I have never entirely understood the point of climbing mountains. Mallory's famous old line (if he ever really DID say it) that he wanted to climb Everest "Because it is there" has never seemed to me quite enough. All kinds of things are "there" in the world, which we dont feel the need -- or think it worthwhile -- to conquer. Without want to pour cold water on the efforts of Ben Fogle, swimming the Atlantic has never been top of most people's "wish I could" list, and we would take it as a curious obsession if we met someone who wanted to climb every tree in the country (because they were there). For many people mountains are obviously different (climb every mountain?) and I wouldnt for a minute want to stop then doing it -- but it's not for me.
This may have something to do with the fact that both my parents were passibly keen mountaineers and rock-climbers. And I was dragged up many a Welsh peak at too early an age. It was the cost-benefit analysis that I couldn't ever quite figure. When you had done it, what did you actually get out of it? My Dad would always enthuse about "the view", but not many under-10s are great admirers of mountainous panoramas.
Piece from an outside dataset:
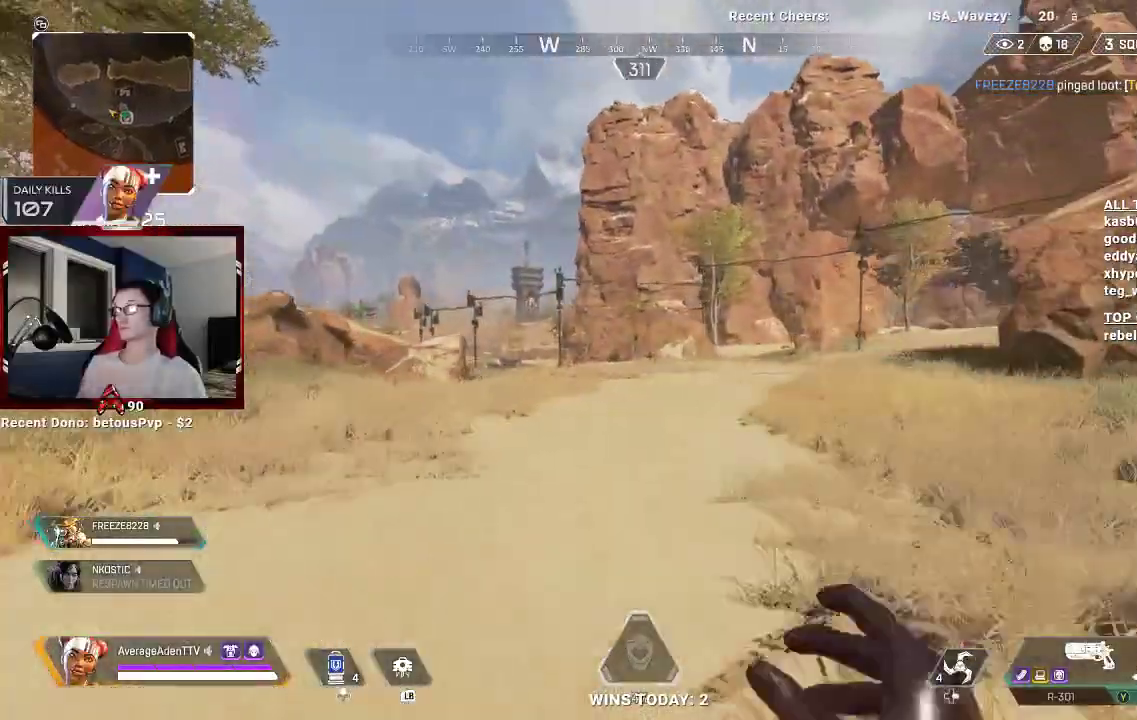
{"buttons": [], "left_stick": "up", "right_stick": "center", "events": []}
Although the parents decried it as desecration, I rather liked Snowdon, because there was at least a café when you got to the top -- though equally I could never really see why we couldnt have taken the little train to the summit.
Add to that a few nasty fatalities among the parents closest friends (from "falling off"), and I think you'll understand why I'm none too keen.
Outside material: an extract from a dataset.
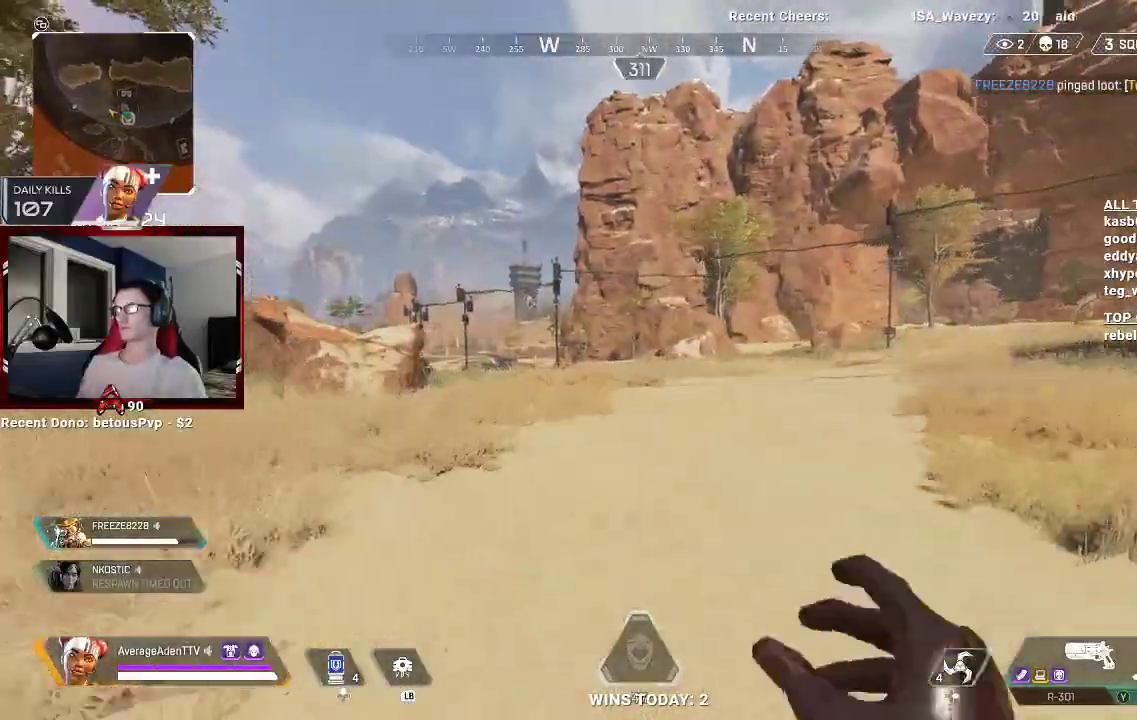
{"buttons": [], "left_stick": "up", "right_stick": "center", "events": []}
Anyway this all came back to me this week -- as we were "celebrating" the 60th anniversary of the Ascent of Everest.
My Mum and Dad were quite good friends with some of the successful "ascent team", so I heard rather a lot about it all from them.
Even then I remember being puzzled at why the man who went up the mountain with Hillary didnt seem to have a proper name: I decided that Sherpa Tenzing (as he always was then called) might be the Nepalese equivalent of Corporal Jones, but that didnt seem to fit with all that talk about "the Sherpas" as if beasts of burden.
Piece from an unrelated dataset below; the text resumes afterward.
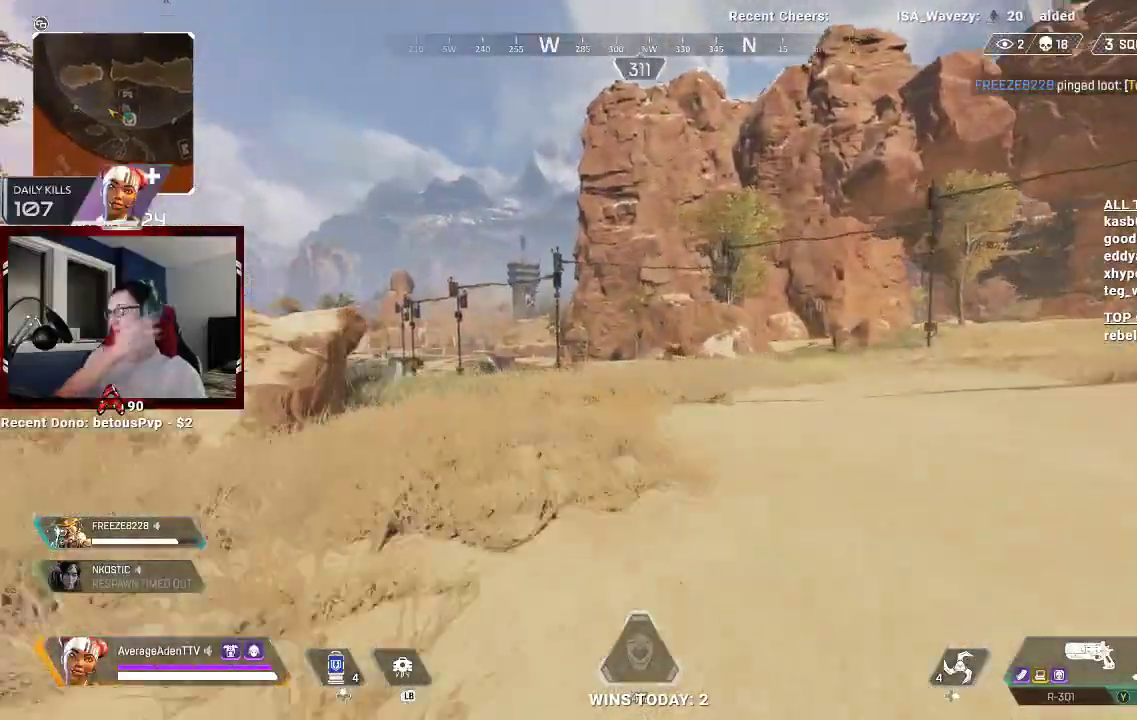
{"buttons": [], "left_stick": "up-left", "right_stick": "center", "events": [[300, "left_stick", "up-left"]]}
Now we listen to all the old footage again, the imperial style of the expedition and the reporting is perhaps the most striking thing of all -- and only 60 years ago. It's an exact stylistic match for a letter I found among my long dead Mother's papers. It's from Charles Evans, who was the deputy on the Everest expedition, written a couple of years later, after he had led the successful ascent of another Himalyan mountain, Kangchenjunga. It's typed with a red ribbon, on one of those old-fashioned aerogrammes, and this is was it says:
"Dear Roy and Sarah,
Just a line of greeting, which was meant to have been written to you high on the mountain, but I forgot the letter cards when I moved up myself.
You'll have heard by now that it is climbed. It was done twice on the 25th and 26th. Just to show the world that we had plenty of punch, and now everyone is down safely off it. The proceedings have however unfortunately been marred by the death of a Sherpa from cerebral thrombosis, a nice friendly chap and good worker, and the Sherpas view is 'We got the mountain', 'the mountain got one of us' . . .It is of course true that his death was a consequence of his being high, or most probably so.
We are recovering -- eating and resting -- should be in Darjeeling about June 10th, when most chaps seem to be going to the Alps. All the best
Yours ever, Charles."
I have no doubt that climbing this mountain (twice) was a tremendous feat of stamina, effort, bodily exertion and organisation. I also have no doubt (from everything my parents said) that Charles Evans -- a doctor, who went on to become a University Principal -- was a nice guy. But all the same there's something uncomfortable about the words, or at least of another era.
The bit that gets me is when he says that "everyone" is safely off the mountain -- and then you discover that "everyone" didnt include the dead, nameless Sherpa.